### Schriftliche Aufgabe
Führen Sie den Text über das Wissenschaftspropädeutische Seminar im Anschluss an seinen letzten Satz fort.

### Vorliegender Text

-------

Das Wissenschaftspropädeutische Seminar in den Jahrgangsstufen 12 und 13 des neunjährigen Gymnasiums sowie den Jahrgangsstufen II und III des Kollegs
¹Die Schülerinnen und Schüler belegen in den Ausbildungsabschnitten 12/1 bis 13/1 der Qualifikationsphase der Oberstufe des Gymnasiums (G9) bzw. in den Ausbildungsabschnitten II/1 bis III/1 des Kollegs ein Wissenschaftspropädeutisches Seminar (W-Seminar). ²Der Ausbildungsabschnitt 13/1 bzw. III/1 dient der Finalisierung der Seminararbeit und der Präsentation der Ergebnisse (mit Prüfungsgespräch). ³Gemeinsam mit der Wissenschaftswoche in Jahrgangsstufe 11 fördert es – den gymnasialen Bildungszielen entsprechend – wissenschaftspropädeutische Kompetenzen, die für ein Hochschulstudium sowie einen Beruf außerhalb der Hochschule gleichermaßen relevant sind. ⁴Es trägt zudem zum im LehrplanPLUS verankerten schulart- und fächerübergreifenden Bildungs- und Erziehungsziel der beruflichen Orientierung bei.

-------

### Bereitgestellte Daten
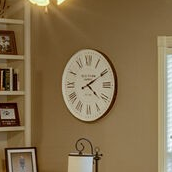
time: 4:10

-------

### Lösung der Aufgabe
⁵Innerhalb des Rahmens von § 20 der Schulordnung für die Gymnasien in Bayern (GSO) legt das Bayerische Staatsministerium für Unterricht und Kultus hierzu Folgendes fest:
1. Ziele und Inhalte
¹Das W-Seminar dient der systematischen Vermittlung grundlegender wissenschaftspropädeutischer und studienvorbereitender Kompetenzen. ²Ziele und Inhalte des W-Seminars sind im Fachlehrplan „Wissenschaftspropädeutisches Seminar“ festgelegt. ³Sie sind Gegenstand der kontinuierlichen Unterrichtsarbeit in den in Anlage 3 i. V. m. Anlage 5 der GSO vorgesehenen Stunden.
⁴Ausgehend von einer inhaltlichen und methodischen Einführung zu einem leitfachbezogenen Rahmenthema erweitern und vertiefen die Schülerinnen und Schüler grundlegende sowie fachspezifische methodische Kompetenzen und entwickeln anspruchsvolle, auf eigene Untersuchung und Schlussfolgerung zielende Frage- bzw. Problemstellungen, die – eingebettet in das Rahmenthema – als Themenstellungen der individuellen Seminararbeiten aufgegriffen und bearbeitet werden. ⁵Bei der Bearbeitung verbinden die Schülerinnen und Schüler vorliegende wissenschaftliche Erkenntnisse mit eigenständig erarbeiteten Ergebnissen.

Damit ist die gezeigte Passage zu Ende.